I once spent an entire day driving a penguin around New York City. I didn’t exactly ask to do this but I’ve been paid to do stranger things. My boss was a six foot four inch Samoan with a chipped incisor and permanently affixed antique aviator glasses. I was only allowed to call him Mr. McFitz. I knew that wasn’t his real name but he didn’t pay me to ask questions. What he paid me for was precise and accurate delivery of whatever was in the boxes that I loaded onto my rental truck.

One day after I had the truck pretty much full, McFitz [as I called him to myself] brought me my delivery route. He had this penguin behind him too. It was a strange penguin, didn’t really look like it was in a tuxedo, didn’t look particularly interested in anything either. It shat on the floor as I watched. McFitz said to me:

Take my penguin with you today. Give it whatever it wants.

Sure thing, Mr. McFitz.

I replied. I picked up the penguin, which smelled like fish for some reason, and buckled him in the passenger seat.

My first stop was the City Cricketstocker. The penguin didn’t do much on the way there, just looked at me out of its little eyes and shat again, this time on the seat. I thought it might be a little warm for the critter, even though it was winter, so I turned rolled down the windows and turned on the air conditioning. I got some paper towel from the guys at the Knick to clean up the penguin shit in my truck. When I came back out, the penguin has somehow managed to unbuckle itself and was waddling around on the floor near the gearshift. It had also shat again, this time on my delivery notebook. I could tell this wasn’t going to be the best of days.

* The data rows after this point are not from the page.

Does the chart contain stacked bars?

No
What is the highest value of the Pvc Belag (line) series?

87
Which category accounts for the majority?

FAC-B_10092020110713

I hopped back into the truck, picked up the penguin and was promptly bitten. I figured it must be time for the penguin to eat so I got back out of the truck and went into a bodega for a tin of sardines or some anchovies or even lox if the place was kosher. I ended up getting all three, but by now I was way behind schedule. I was going to have to pick up my pace. Damn penguin. I opened the can of sardines and chucked it over to where the penguin was supposed to be. I said ‘supposed to be’ because the penguin wasn’t there. Shit. No, really, there was just a larger pile of penguin shit in the passenger seat. The penguin was sitting on the dashboard right behind the steering wheel and was staring at me.

I picked it up again, got pecked again, plopped it unceremoniously in its own penguin poo and took off for a place that specialized in jerked chicken and black market golf equipment. The penguin ate its sardines, quite sullenly I might add, and behaved itself.

When I came out of Ludwig’s Hole-In-One Jamaican Food, a short and fat and old Hispanic lady was peering intently at my penguin. For the record, I’d like to say that the penguin was peering just as intently at the old woman.

How much for el pollo?

Apparently she thought the penguin was for sale and thought it was some sort of chicken. The truck gave a lurch and rolled over the woman. I looked in the driver’s side window and saw that the penguin had released the hand brake. It was now firmly positioned behind the steering wheel and it gave me a look that said ‘Get in the passenger side or get lost.’ I clambered in on the passenger side, got penguin shit on my hand and was forced to sit in the poo that I had put my captor in not long before. I noticed that it had the imprints of two webbed feet right before I squished down on it.

The penguin took off, going the wrong way down The Avenue of the Americas, barreling toward Chinatown. We knocked over everything in our way. I still don’t know how many people we ran down, how many street vendors will vend no more. It was terrible. When we got to Canal Street I lost consciousness.

Two minutes later my alarm went off.